The B.C. government has rejected the main recommendation in a new report by the province's children's watchdog, who called on authorities to re-screen relatives who have taken in 4,500 vulnerable children.

The report released Tuesday by children's representative Mary Ellen Turpel-Lafond called on the government to stop taking shortcuts and ensure safe and crime-free homes for children in care.

But Children's Minister Mary Polak said she is not prepared to launch a retroactive investigation into the parenting skills of thousands of B.C. grandparents and other relatives.

An audit by the children's representative found risk issues for up to 30 per cent of the children living with relatives who receive government funding under the government's Children in the Home of a Relative program.

The 114-page report, "No Shortcut to Safety: Doing Better for Children Living with Extended Family," concluded some children were living in homes where at least one caregiver had a criminal record, with the primary convictions being assault and drug trafficking.

Turpel-Lafond's report makes 10 recommendations but the primary recommendation was for the children's ministry to re-screen all current relative caregivers by Oct. 1.

"For decades a blind eye was turned to children in the Children in the Home of a Relative program," said Turpel-Lafond at a press conference.

"The government has a responsibility to address this now. The risk of doing nothing is too great. We cannot turn a blind eye to their plight or peril."

But Polak said the government will not re-screen, saying the relative care program is being phased out and replaced by the new Extended Family Program.

"The first thing I want to say to any grandparents and relatives out there who are currently enrolled in the CIHR program is that we are not contemplating retroactively investigating them with respect to child-protection screening," she said.

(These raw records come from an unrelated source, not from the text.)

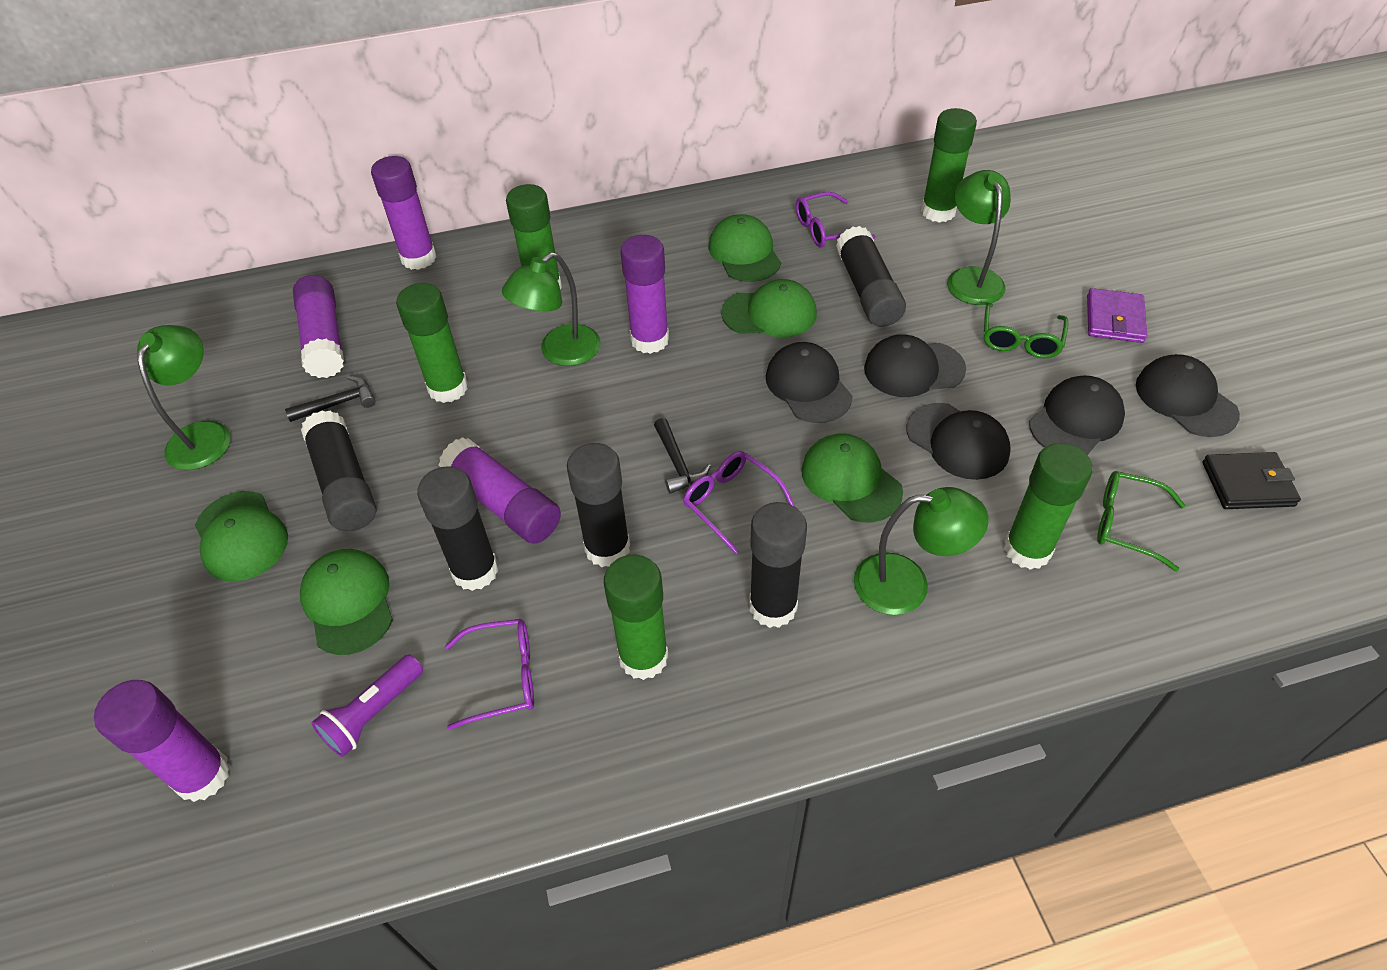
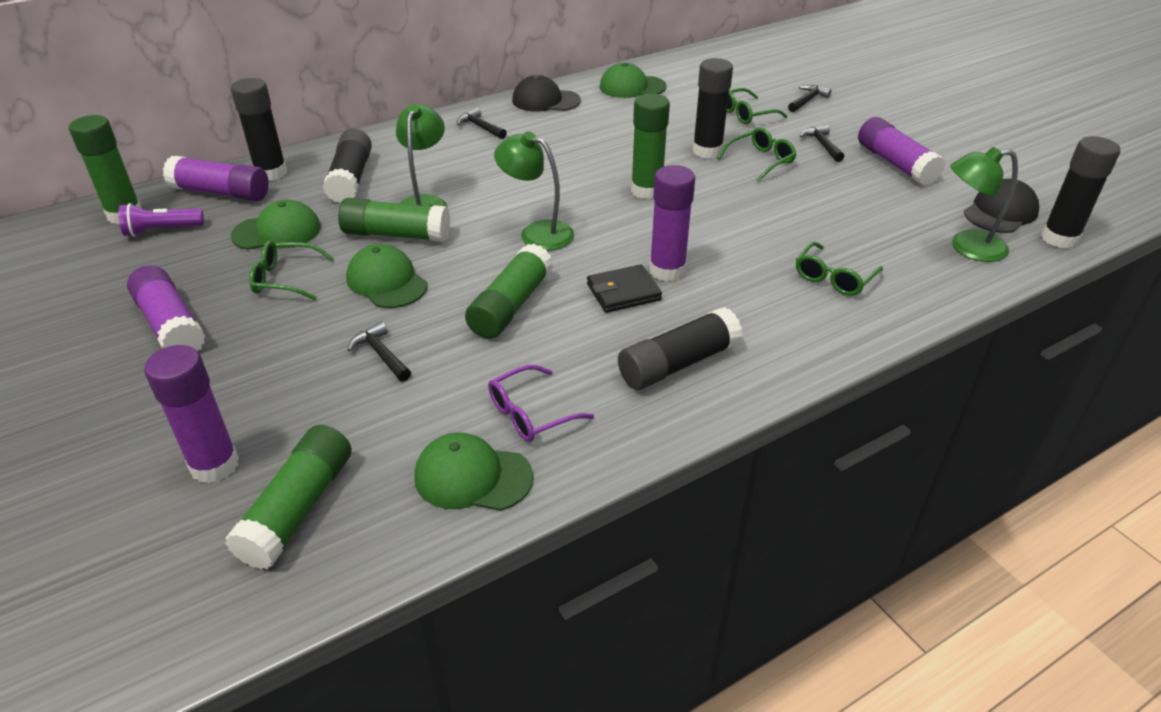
black cap: 5 -> 2
black hammer: 2 -> 4
green cap: 5 -> 4
green glasses: 2 -> 4
green lamp: 4 -> 3
purple glasses: 3 -> 1
purple wallet: 1 -> 0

She rejected the contention in the report that up to 1,000 children are living in homes where they are at risk, saying Turpel-Lafond arrived at that number by concluding that because some children live at low incomes, they are at greater risk.

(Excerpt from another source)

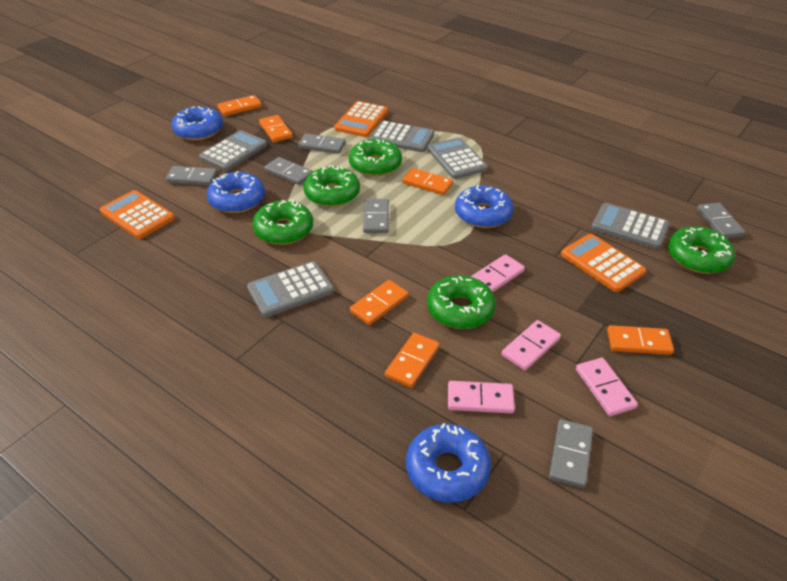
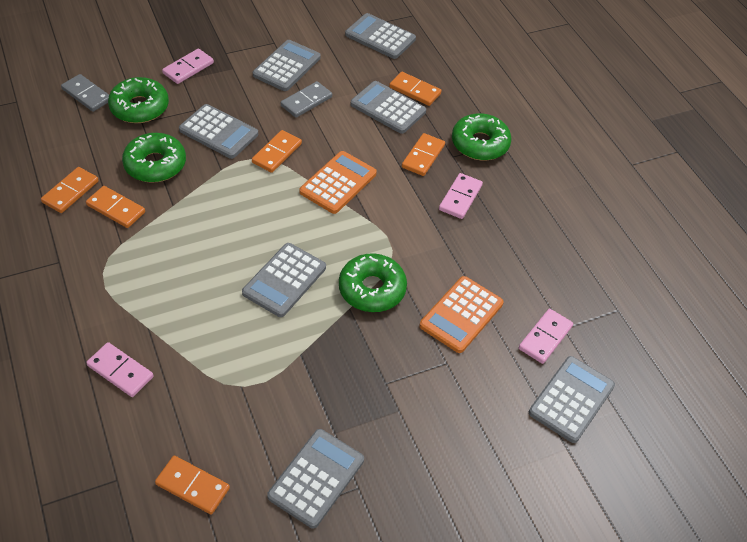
blue donut: 4 -> 0
green donut: 5 -> 4
grey calculator: 5 -> 7
grey domino: 6 -> 2
orange calculator: 3 -> 2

And she said it was preposterous for the children's representative to suggest the government would not investigate concerns about children living in homes with people with serious criminal records, such as sexual assault.

"That's ridiculous," Polak said. "If we have something that's brought to our attention through screening we certainly act on it."

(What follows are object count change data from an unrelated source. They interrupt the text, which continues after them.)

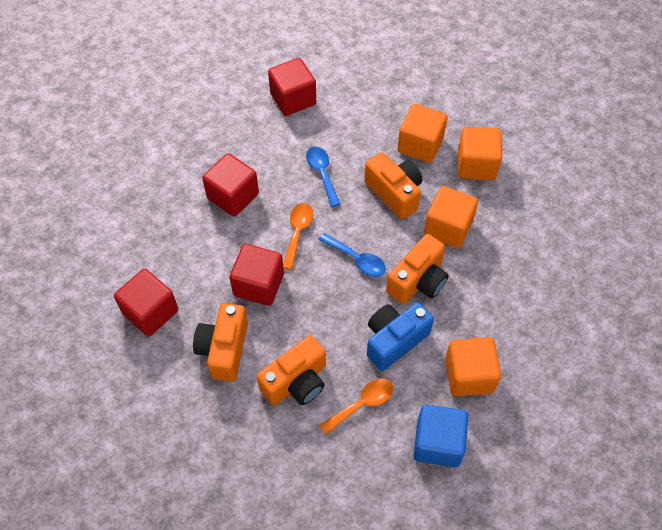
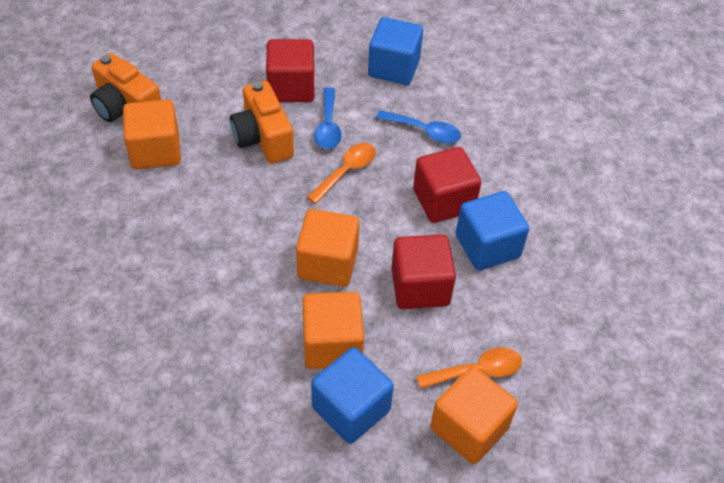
blue camera: 1 -> 0
blue cube: 1 -> 3
orange camera: 4 -> 2
red cube: 4 -> 3

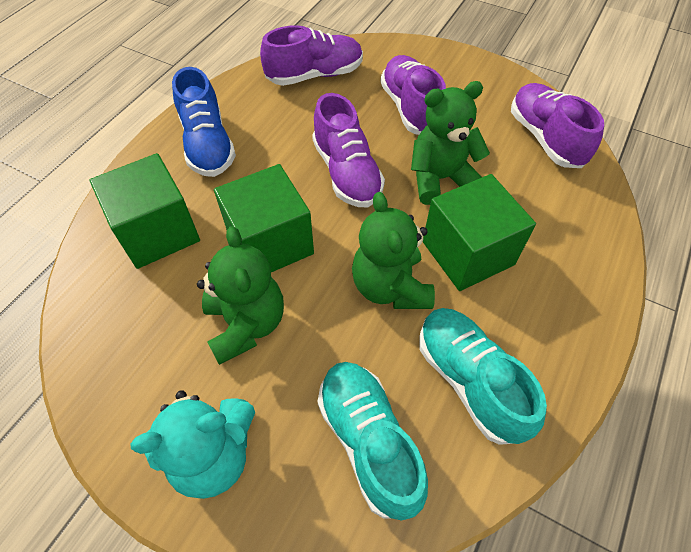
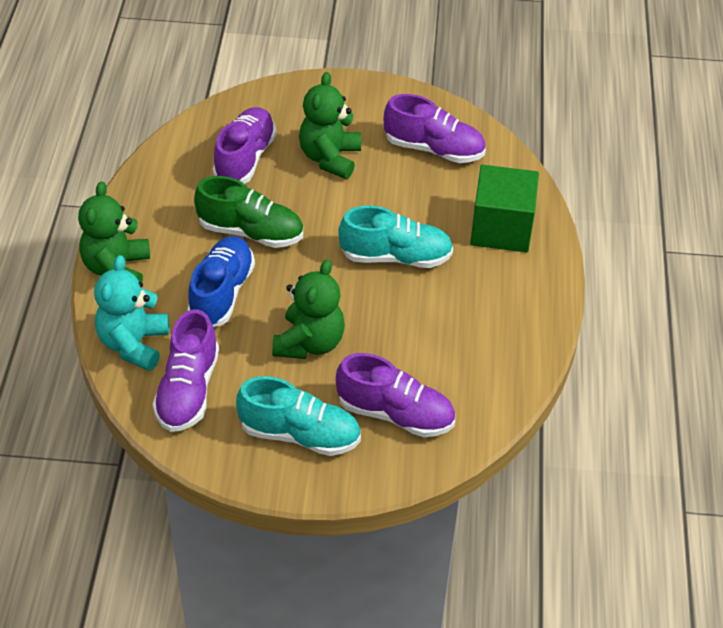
green cube: 3 -> 1
green shoe: 0 -> 1

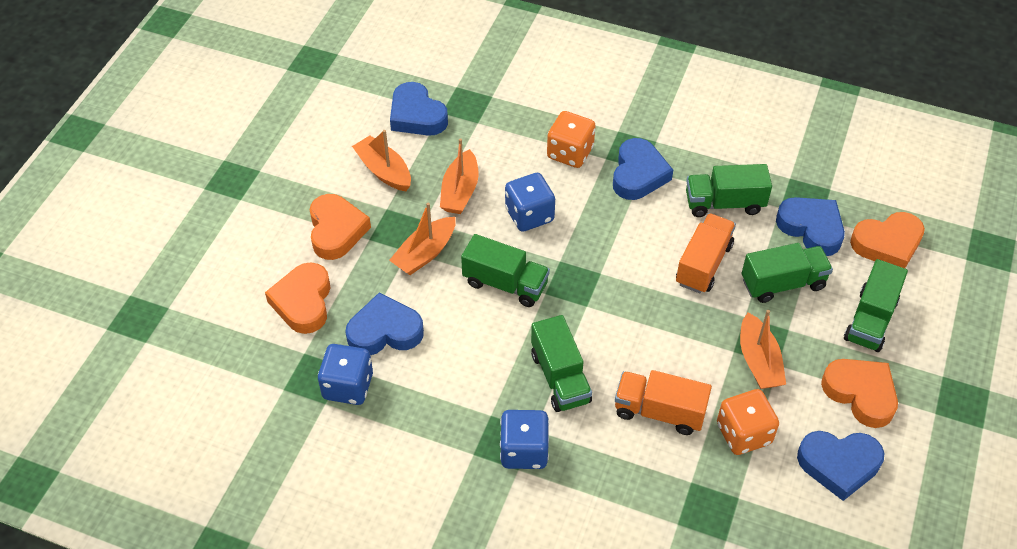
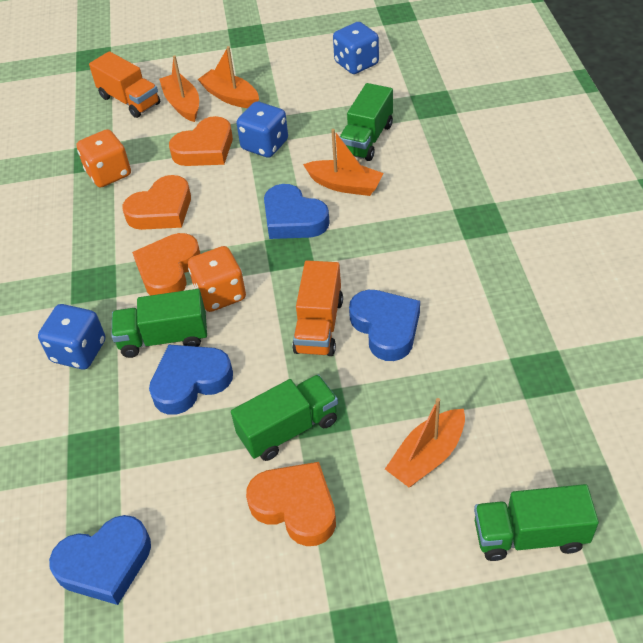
blue heart: 5 -> 4
green truck: 5 -> 4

The report said the government is taking financial and safety shortcuts in programs where children end up in the homes of relatives.

"It appears the government has chosen the lowest cost option," Turpel-Lafond said. "Clearly, this audit says there is not a clear framework for children."

She said the government must start over and re-screen relatives to ensure children are safe.

"Child advocates have raised serious concerns for many years about the well-being of children placed with kin carers, and a concern that these children were 'hidden' or 'invisible' foster children," said the report. "This audit finds much basis for those concerns."

Turpel-Lafond successfully sued the government for access to cabinet documents for the audit of the program, which applies to about 4,500 children in B.C.

Opposition New Democrat children's critic Maurine Karagianis said the report finds that many vulnerable children were placed with relatives and forgotten by the government.